Commerce and Tax clauses are the ways the feds can directly regulate the states, but there are indirect ways also.  The reason there used to be a nationwide 55 speed limit is because feds threatened to withhold highway funds for any state that does not enact a 55 speed limit.  Sanctuary cities/states may soon see their fed funding dry up and may have to comply with federal immigration law, no commerce clause or tax clause stick required.

Maybe new funding can be made conditional, but this would have to go through Congress as well. I foresee a constitutional challenge if it comes down to this. Retroactively making grants conditional without the involvement of Congress is not likely to go anywhere.

Rather than complying with the request to have city policy act as federal agents that enforce federal immigration law, these cities will spend their energy challenging any commandeering of funds in court.
 
Perspective said:
Um, that's a bit over-simplistic. A strict Constitutionalist should argue the 10th Amendment reserves for the states, the right to decide what substances are legal to ingest.

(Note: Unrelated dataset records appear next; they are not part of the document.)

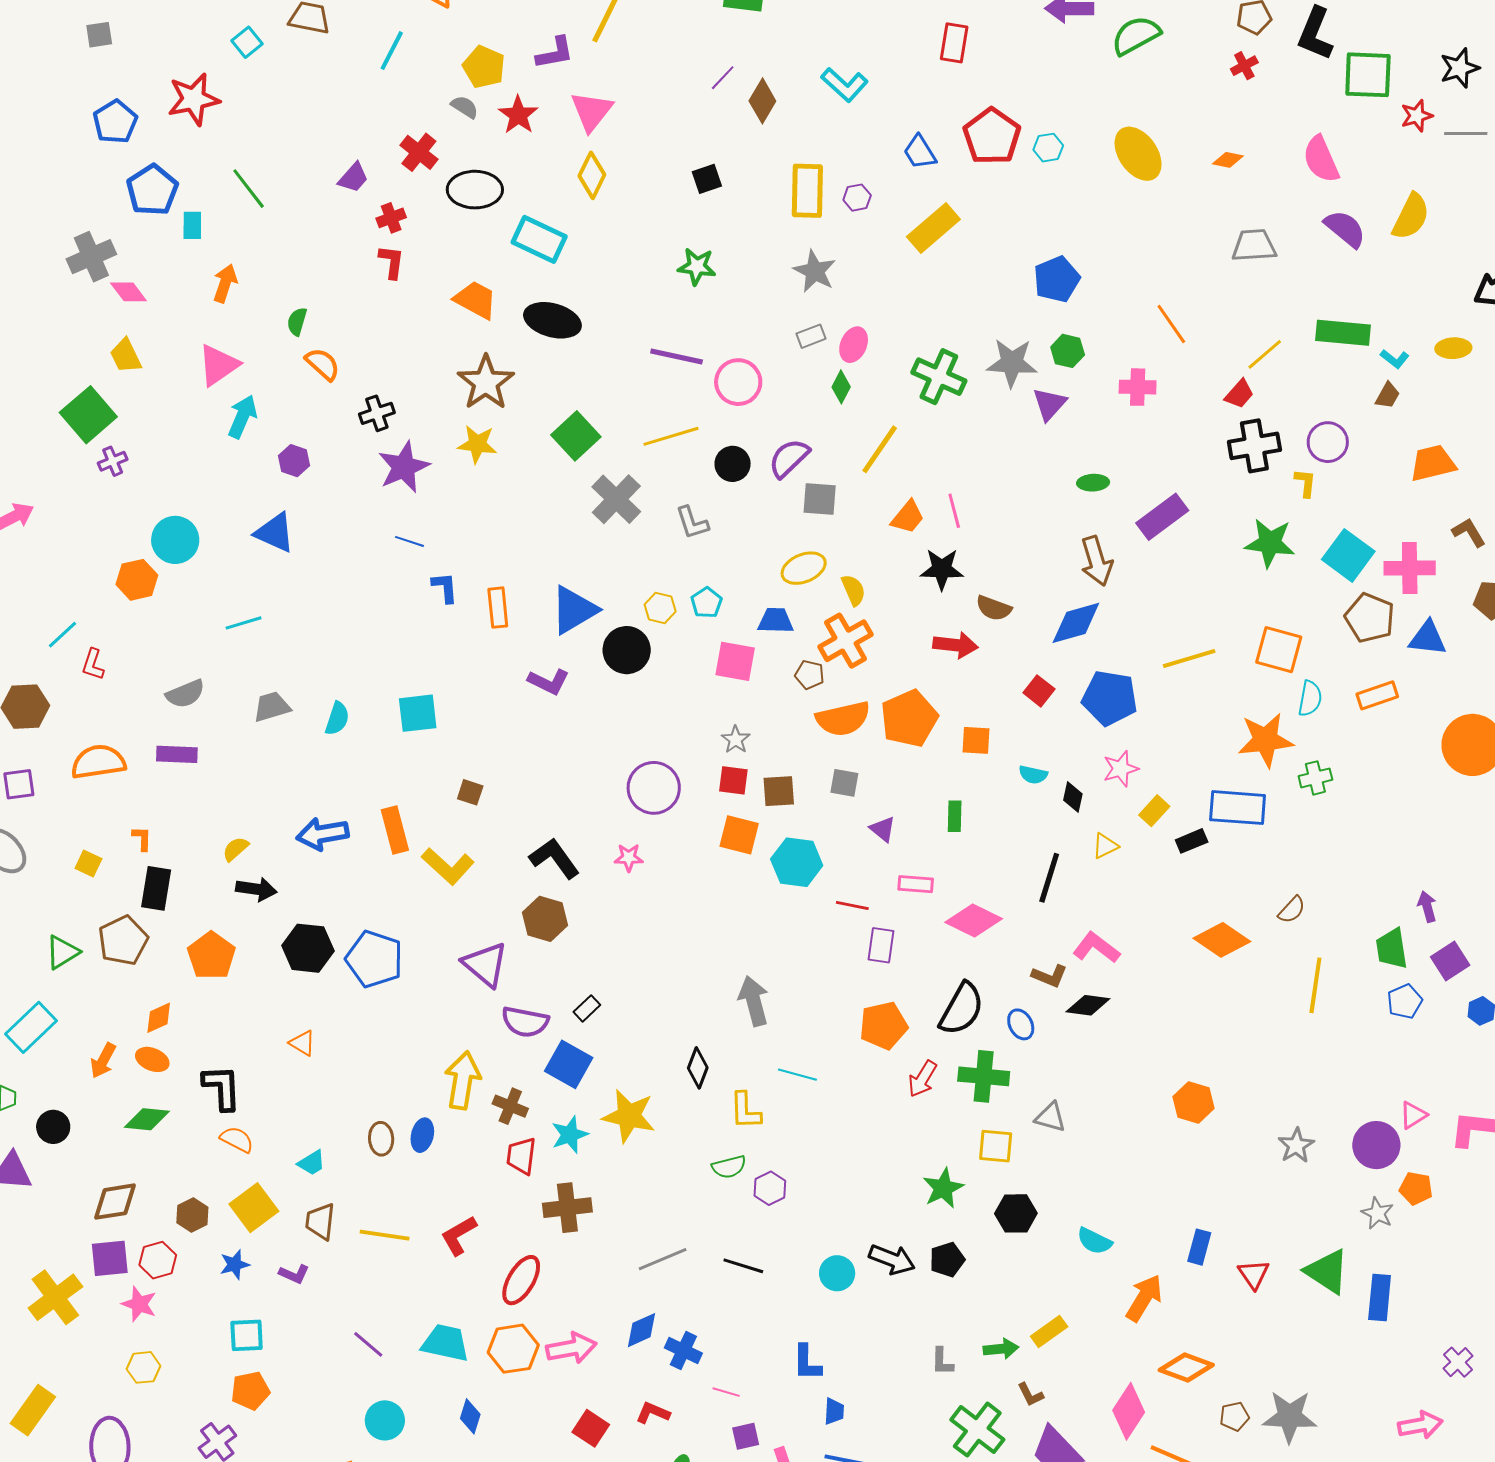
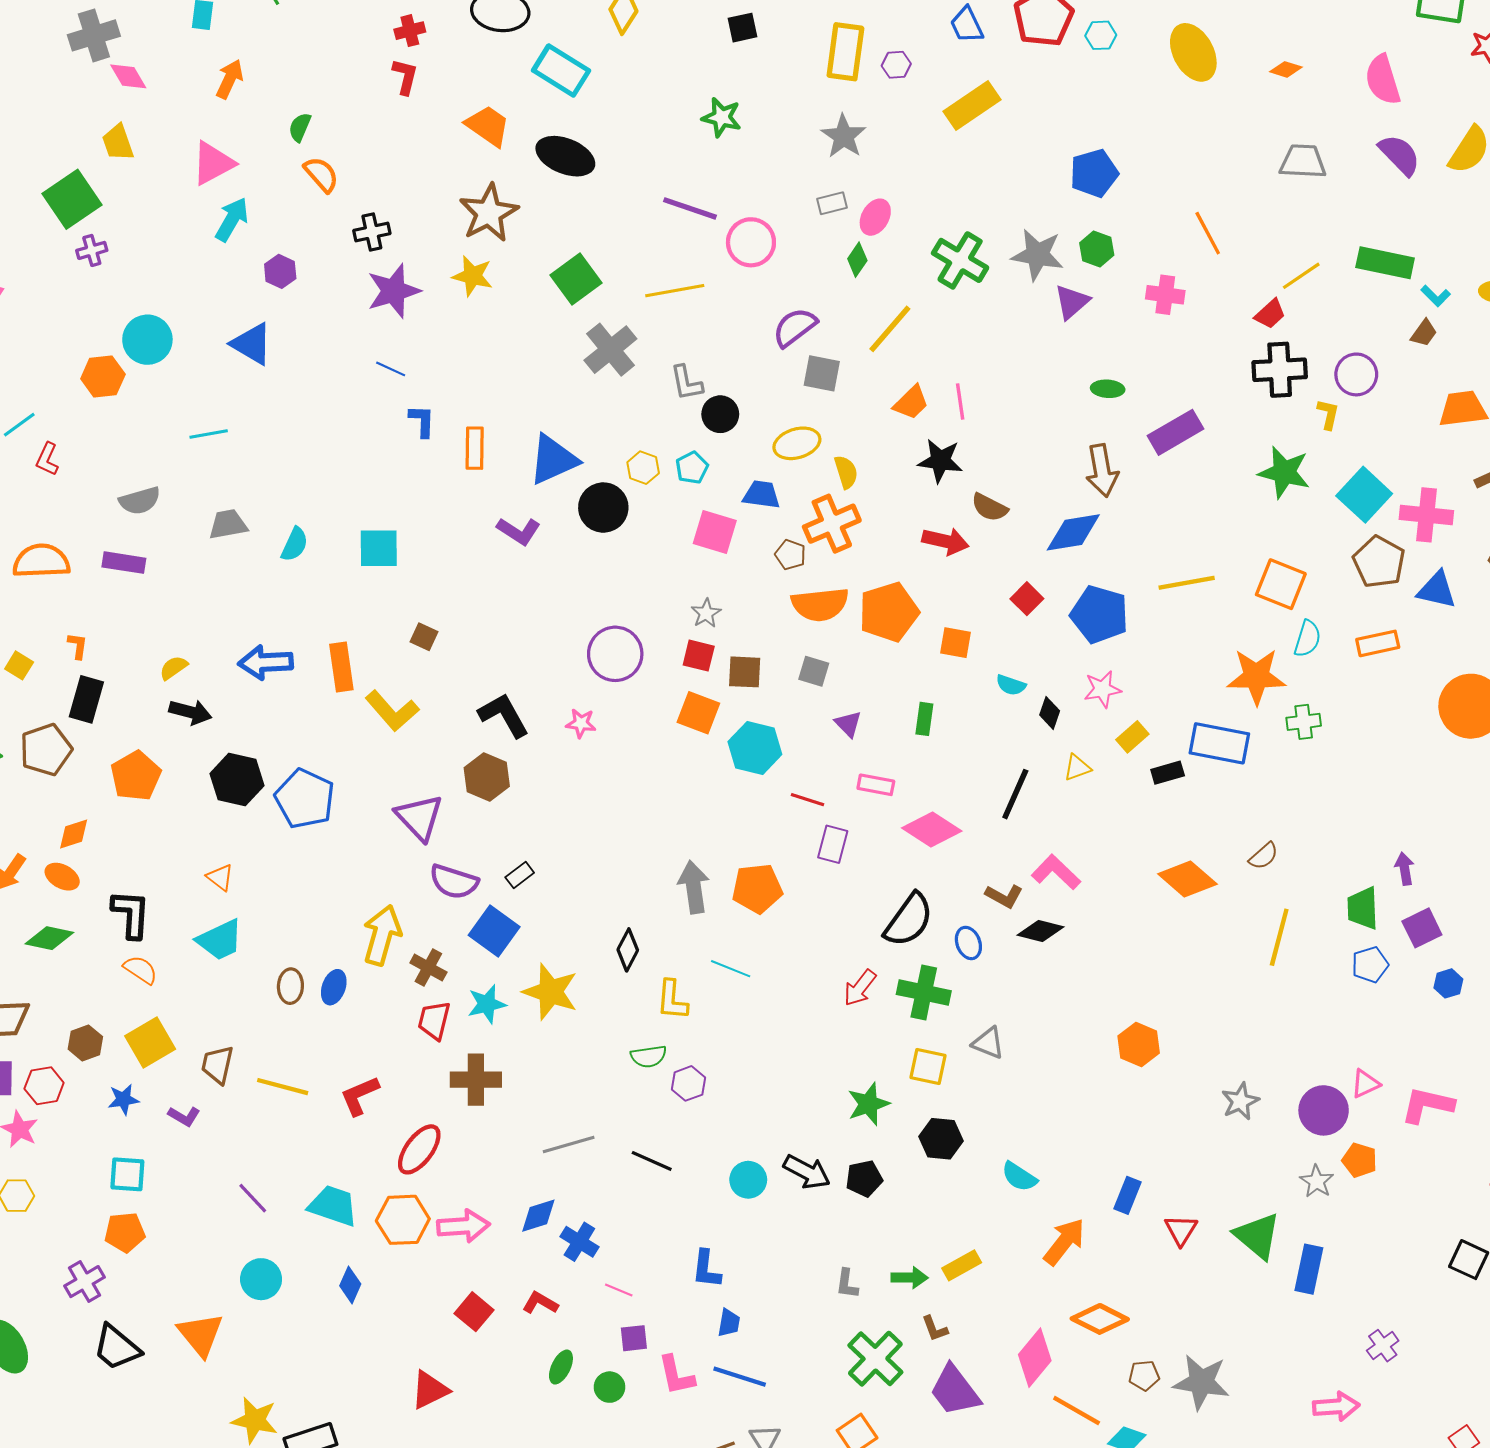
black circle: (733, 464) -> (720, 414), moved
orange pentagon: (883, 1025) -> (757, 888), moved
cyan trapezoid: (312, 1163) -> (220, 940), moved, size x1.6

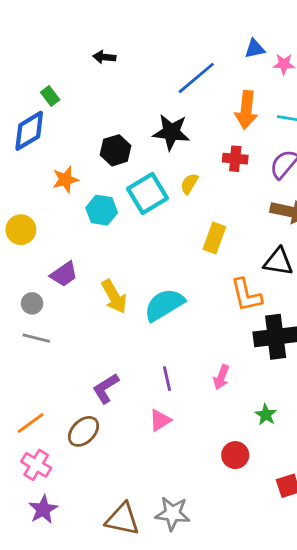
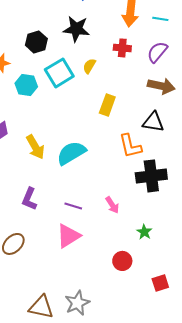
pink arrow: (221, 377) -> (112, 205), turned -54
purple line: (167, 379) -> (73, 206), turned -60
purple L-shape: (106, 388) -> (29, 199), moved, turned -35
pink triangle: (160, 420) -> (68, 236), size x1.5
gray star: (173, 514) -> (77, 303), turned -30

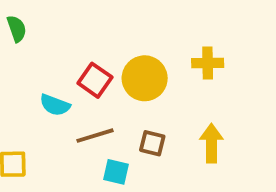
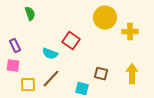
yellow circle: (145, 78) -> (105, 18), moved
brown line: (95, 136) -> (51, 79), moved, turned -30

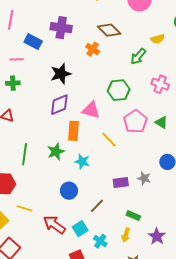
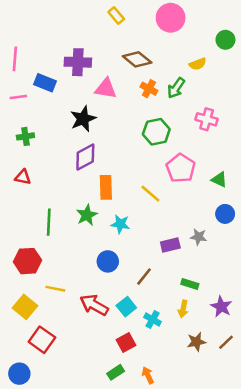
orange cross: (93, 49) -> (149, 89), moved
pink line: (17, 59) -> (18, 97), moved
pink triangle: (91, 110) -> (106, 89), moved
green triangle: (161, 122) -> (219, 179), moved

Many states have decided for themselves.
What's ideal does not represent actual reality.  States don't have as many rights as they should have.

Federal law makes it illegal.  Good luck fighting that in court.  IMO, the only way that it changes is with congress.

But like I said...  I'm glad to see others finally start caring about state rights. 
 
peppy said:
And you know it's just as much about bathrooms as it was about water fountains in a different "social engineering" experiment.
Sorry, but you know you are being dishonest when you say this.  You know that there's more to it. 
 
This is getting way off topic but the weed biz will never come into its own until the feds legalize it.  For now no matter what a state says no bank or financial institution will touch these places.  No payroll, no tax withholding no line of credit.  No federally backed bank will open an account for them.  That is why it is mainly a cash on cash business with tons of armed guards and cameras.  These places get knocked over daily, it is not a safe business to own.  The Fed still holds all the cards so if you really want it to grow then work for legalization on the federal level...otherwise its the law of the land and the law says its illegal.
 
Trump first thing was to denounce hate and all the crimes associated with it. So there you go.